Being exposed to such portrayals may have generated a knowledge base that led to a schema, or a script for how things are or are supposed to be. This schema would have identified the types of portrayals for a woman who is supposed to be an action heroine, and it may have been activated when they knew the character they saw was for a video game, where such portrayals are commonly found. The schema’s activation may have led them to have certain expectations for what would happen, or what should happen, which may have led them to respond in the hypersexual condition differently than they did in the other two conditions.
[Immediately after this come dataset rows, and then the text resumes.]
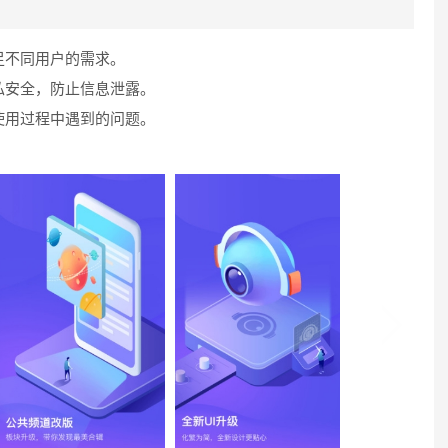
足不同用户的需求。
私安全，防止信息泄露。
使用过程中遇到的问题。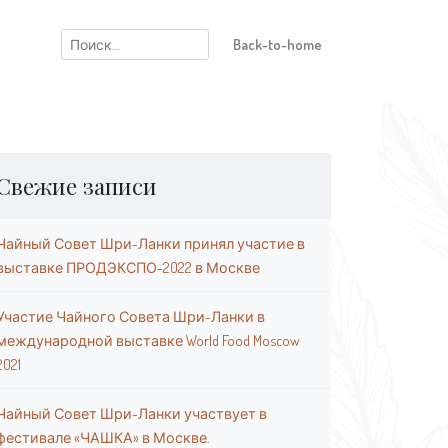
Найти:
Back-to-home
Свежие записи
Чайный Совет Шри-Ланки принял участие в
выставке ПРОДЭКСПО-2022 в Москве
Участие Чайного Совета Шри-Ланки в
международной выставке World Food Moscow
2021
Чайный Совет Шри-Ланки участвует в
фестивале «ЧАШКА» в Москве.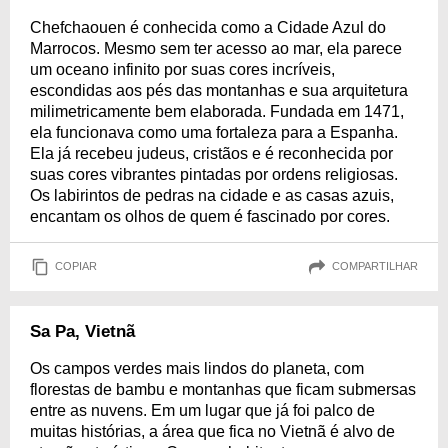
Chefchaouen é conhecida como a Cidade Azul do
Marrocos. Mesmo sem ter acesso ao mar, ela parece
um oceano infinito por suas cores incríveis,
escondidas aos pés das montanhas e sua arquitetura
milimetricamente bem elaborada. Fundada em 1471,
ela funcionava como uma fortaleza para a Espanha.
Ela já recebeu judeus, cristãos e é reconhecida por
suas cores vibrantes pintadas por ordens religiosas.
Os labirintos de pedras na cidade e as casas azuis,
encantam os olhos de quem é fascinado por cores.
COPIAR
COMPARTILHAR
Sa Pa, Vietnã
Os campos verdes mais lindos do planeta, com
florestas de bambu e montanhas que ficam submersas
entre as nuvens. Em um lugar que já foi palco de
muitas histórias, a área que fica no Vietnã é alvo de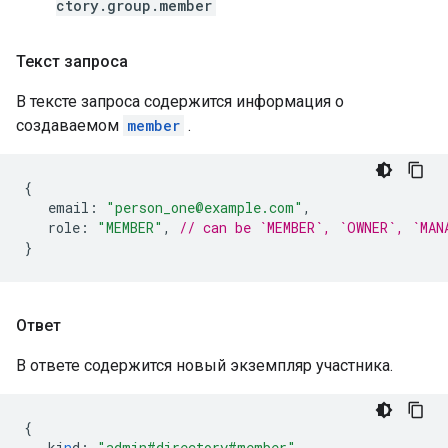
ctory.group.member
Текст запроса
В тексте запроса содержится информация о
создаваемом
member
.
{
email
:
"person_one@example.com"
,
role
:
"MEMBER"
,
// can be `MEMBER`, `OWNER`, `MAN
}
Ответ
В ответе содержится новый экземпляр участника.
{
ki
n
d
:
"admin#directory#member"
,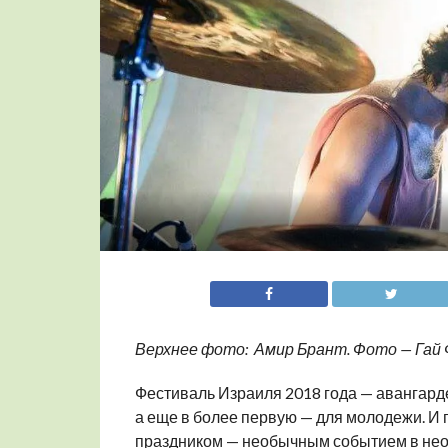
Верхнее фото: Амир Брант. Фото — Гай
Фестиваль Израиля 2018 года — авангарде
а еще в более первую — для молодежи. И
праздником — необычным событием в нео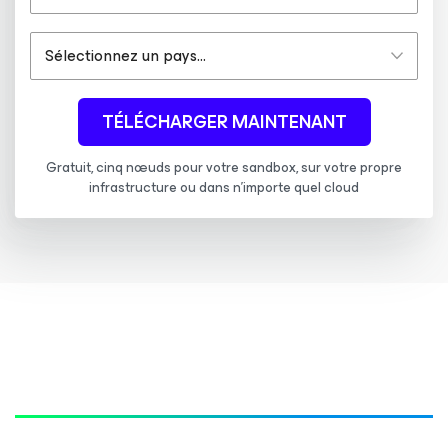
TÉLÉCHARGER MAINTENANT
Gratuit, cinq nœuds pour votre sandbox, sur votre propre
infrastructure ou dans n’importe quel cloud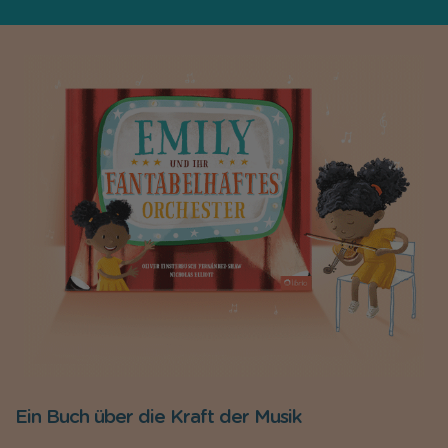
Ein Buch über die Kraft der Musik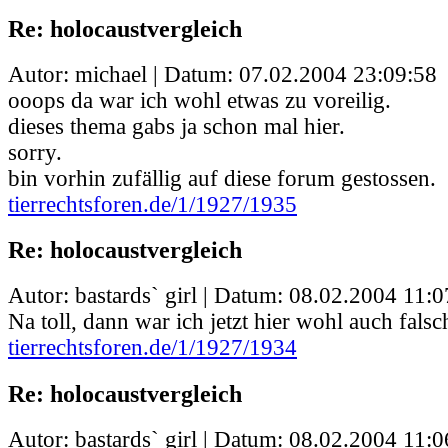
Re: holocaustvergleich
Autor: michael | Datum:
07.02.2004 23:09:58
ooops da war ich wohl etwas zu voreilig.
dieses thema gabs ja schon mal hier.
sorry.
bin vorhin zufällig auf diese forum gestossen.
tierrechtsforen.de/1/1927/1935
Re: holocaustvergleich
Autor: bastards` girl | Datum:
08.02.2004 11:0
Na toll, dann war ich jetzt hier wohl auch falsch
tierrechtsforen.de/1/1927/1934
Re: holocaustvergleich
Autor: bastards` girl | Datum:
08.02.2004 11:0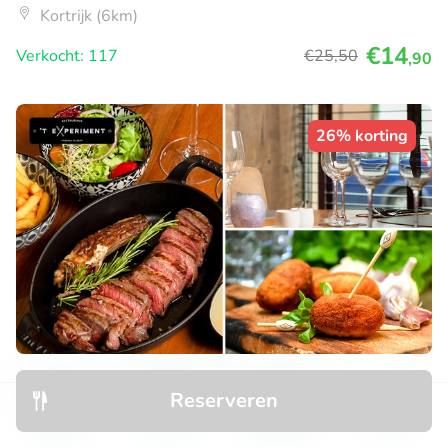
Kortrijk (6km)
€14
Verkocht: 117
€25
,50
,90
26% korting
3-gangen keuzelunch of -diner bij 't
Reserveren
eXperiment
Ontdek
Zoeken
Boekingen
Menu
Vandaag
Morgen
Ma
Do
Vr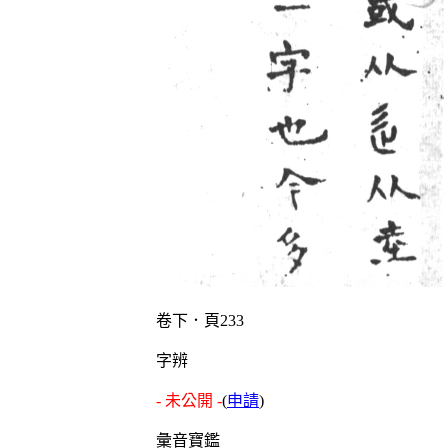
卷下．頁233
字辨
- 未公開 -
(
申請
)
彙音寶鑑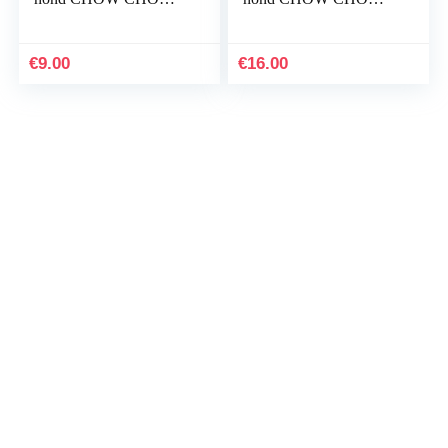
CHOW-CHOW, DIN
CHOW CHOW
A5
CHOW, DIN A4
€
9.00
€
16.00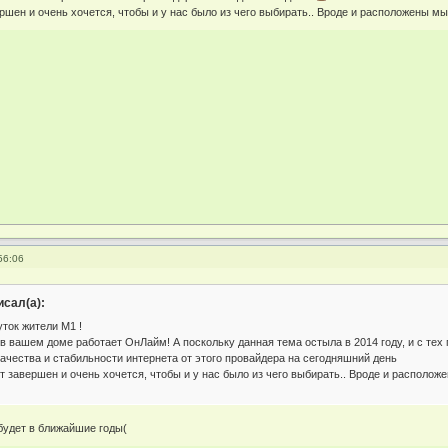
ршен и очень хочется, чтобы и у нас было из чего выбирать.. Вроде и расположены мы
56:06
исал(а):
уток жители М1 !
 в вашем доме работает ОнЛайм! А поскольку данная тема остыла в 2014 году, и с те
ачества и стабильности интернета от этого провайдера на сегодняшний день
 завершен и очень хочется, чтобы и у нас было из чего выбирать.. Вроде и располож
будет в ближайшие годы(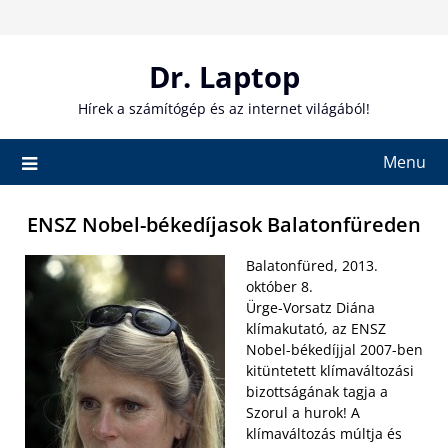
Skip
to
content
Dr. Laptop
Hírek a számítógép és az internet világából!
Menu
ENSZ Nobel-békedíjasok Balatonfüreden
Balatonfüred, 2013.
október 8.
Ürge-Vorsatz Diána
klímakutató, az ENSZ
Nobel-békedíjjal 2007-ben
kitüntetett klímaváltozási
bizottságának tagja a
Szorul a hurok! A
klímaváltozás múltja és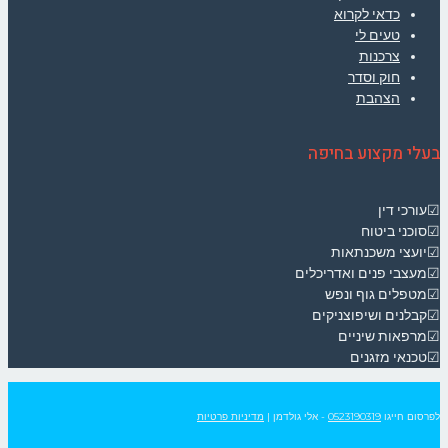
כדאי לקרוא
טעים לי
צרכנות
חוק וסדר
הצהבת
בעלי מקצוע בחיפה
☑עורכי דין
☑סוכני ביטוח
☑יועצי משכנתאות
☑מעצבי פנים ואדריכלים
☑מטפלים גוף ונפש
☑קבלנים ושיפוצניקים
☑מרפאות שיניים
☑טכנאי מזגנים
לפרסום חייגו
0523190319
- אלי גולדמן
|
מדיניות פרטיות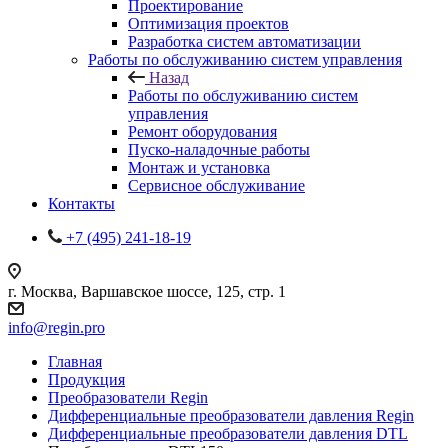
Проектирование
Оптимизация проектов
Разработка систем автоматизации
Работы по обслуживанию систем управления
Назад
Работы по обслуживанию систем
управления
Ремонт оборудования
Пуско-наладочные работы
Монтаж и установка
Сервисное обслуживание
Контакты
+7 (495) 241-18-19
г. Москва, Варшавское шоссе, 125, стр. 1
info@regin.pro
Главная
Продукция
Преобразователи Regin
Дифференциальные преобразователи давления Regin
Дифференциальные преобразователи давления DTL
That’s my theory, anyway, it would need to be born out with further studies, and research that better approximates the everyday conditions men and women gamers are likely to face. I haven’t been able to do a follow-up, but I would like to, and I am glad to see that other researchers have considered the issue of the gender gap and the representation of women as hyperseuxalized in these games.
Overall, I think the research should not just be about getting women more comfortable playing the video, computer, and MMO games; this end result would be more in service of the industry of those specific types of games, rather than in greater service to gaming as a whole or the benefits from gaming, which can already be addressed by online, social and mobile gaming. However, bringing more women into those more male-dominated domains could address the problem such representations on an industry level: if the industry sees that they have a viable consumer base that does not appreciate such representations, then they would do more to produce games without them. Boys and men who then engage with such games may not be as like to think that such is the way women are and/or should be.
Of course, if women are responding as they indicated in this study to the hypersexual portrayal, then their response may be part of a larger problem with pop culture in the United States. Then it is a matter not just of getting more women in the gaming marketplace, but also in the industry — and perhaps all of the pop culture marketplaces and industries — to address this larger systemic problem. Because if the images of Black Widow from The Avengers and Catwoman from The Dark Knight Rises are any indication, the pop culture industry as a whole has not learned this lesson, and neither has the marketplace.
If we want to disrupt the effects of the scheme, then we need to disrupt the schema, and that means disrupting the information that becomes congealed as its knowledge base. Until the pop culture industrial machine addresses the common linking of sex and action and independence in women, then we will continue to have problems with what we are teaching both boys and girls, men and women.